[Start of section]

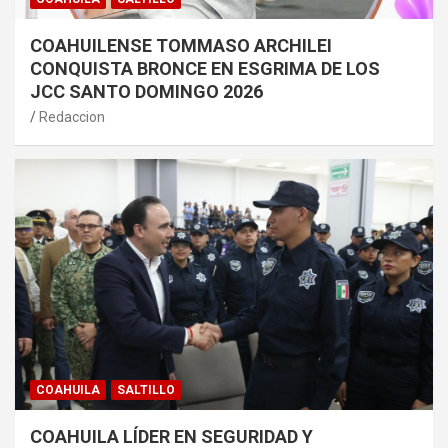
COAHUILENSE TOMMASO ARCHILEI
CONQUISTA BRONCE EN ESGRIMA DE LOS
JCC SANTO DOMINGO 2026
Redaccion
COAHUILA
SALTILLO
COAHUILA LÍDER EN SEGURIDAD Y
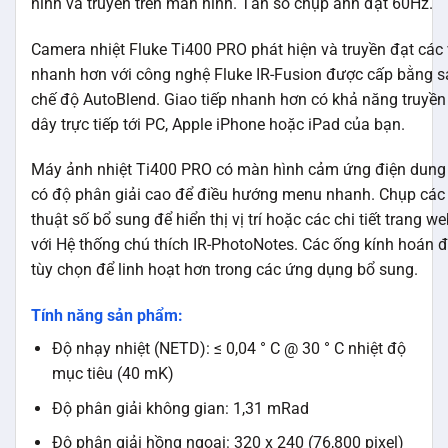
hình và truyền trên màn hình. Tần số chụp ảnh đạt 60Hz.
Camera nhiệt Fluke Ti400 PRO phát hiện và truyền đạt các
nhanh hơn với công nghệ Fluke IR-Fusion được cấp bằng s
chế độ AutoBlend. Giao tiếp nhanh hơn có khả năng truyề
dây trực tiếp tới PC, Apple iPhone hoặc iPad của bạn.
Máy ảnh nhiệt Ti400 PRO có màn hình cảm ứng điện dun
có độ phân giải cao để điều hướng menu nhanh. Chụp các 
thuật số bổ sung để hiển thị vị trí hoặc các chi tiết trang w
với Hệ thống chú thích IR-PhotoNotes. Các ống kính hoán 
tùy chọn để linh hoạt hơn trong các ứng dụng bổ sung.
Tính năng sản phẩm:
Độ nhạy nhiệt (NETD): ≤ 0,04 ° C @ 30 ° C nhiệt độ
mục tiêu (40 mK)
Độ phân giải không gian: 1,31 mRad
Độ phân giải hồng ngoại: 320 x 240 (76,800 pixel)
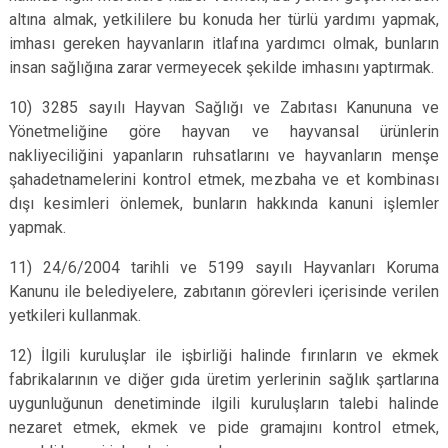
altına almak, yetkililere bu konuda her türlü yardımı yapmak,
imhası gereken hayvanların itlafına yardımcı olmak, bunların
insan sağlığına zarar vermeyecek şekilde imhasını yaptırmak.
10) 3285 sayılı Hayvan Sağlığı ve Zabıtası Kanununa ve
Yönetmeliğine göre hayvan ve hayvansal ürünlerin
nakliyeciliğini yapanların ruhsatlarını ve hayvanların menşe
şahadetnamelerini kontrol etmek, mezbaha ve et kombinası
dışı kesimleri önlemek, bunların hakkında kanuni işlemler
yapmak.
11) 24/6/2004 tarihli ve 5199 sayılı Hayvanları Koruma
Kanunu ile belediyelere, zabıtanın görevleri içerisinde verilen
yetkileri kullanmak.
12) İlgili kuruluşlar ile işbirliği halinde fırınların ve ekmek
fabrikalarının ve diğer gıda üretim yerlerinin sağlık şartlarına
uygunluğunun denetiminde ilgili kuruluşların talebi halinde
nezaret etmek, ekmek ve pide gramajını kontrol etmek,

[End of section]

EXERCISE: Write the records out again verbatim and omit the pictures they contain.

OUTPUT OF THE EXERCISE:
COAHUILENSE TOMMASO ARCHILEI
CONQUISTA BRONCE EN ESGRIMA DE LOS
JCC SANTO DOMINGO 2026
Redaccion
COAHUILA
SALTILLO
COAHUILA LÍDER EN SEGURIDAD Y
hình và truyền trên màn hình. Tần số chụp ảnh đạt 60Hz.
Camera nhiệt Fluke Ti400 PRO phát hiện và truyền đạt các
nhanh hơn với công nghệ Fluke IR-Fusion được cấp bằng s
chế độ AutoBlend. Giao tiếp nhanh hơn có khả năng truyề
dây trực tiếp tới PC, Apple iPhone hoặc iPad của bạn.
Máy ảnh nhiệt Ti400 PRO có màn hình cảm ứng điện dun
có độ phân giải cao để điều hướng menu nhanh. Chụp các 
thuật số bổ sung để hiển thị vị trí hoặc các chi tiết trang w
với Hệ thống chú thích IR-PhotoNotes. Các ống kính hoán 
tùy chọn để linh hoạt hơn trong các ứng dụng bổ sung.
Tính năng sản phẩm:
Độ nhạy nhiệt (NETD): ≤ 0,04 ° C @ 30 ° C nhiệt độ
mục tiêu (40 mK)
Độ phân giải không gian: 1,31 mRad
Độ phân giải hồng ngoại: 320 x 240 (76,800 pixel)
altına almak, yetkililere bu konuda her türlü yardımı yapmak,
imhası gereken hayvanların itlafına yardımcı olmak, bunların
insan sağlığına zarar vermeyecek şekilde imhasını yaptırmak.
10) 3285 sayılı Hayvan Sağlığı ve Zabıtası Kanununa ve
Yönetmeliğine göre hayvan ve hayvansal ürünlerin
nakliyeciliğini yapanların ruhsatlarını ve hayvanların menşe
şahadetnamelerini kontrol etmek, mezbaha ve et kombinası
dışı kesimleri önlemek, bunların hakkında kanuni işlemler
yapmak.
11) 24/6/2004 tarihli ve 5199 sayılı Hayvanları Koruma
Kanunu ile belediyelere, zabıtanın görevleri içerisinde verilen
yetkileri kullanmak.
12) İlgili kuruluşlar ile işbirliği halinde fırınların ve ekmek
fabrikalarının ve diğer gıda üretim yerlerinin sağlık şartlarına
uygunluğunun denetiminde ilgili kuruluşların talebi halinde
nezaret etmek, ekmek ve pide gramajını kontrol etmek,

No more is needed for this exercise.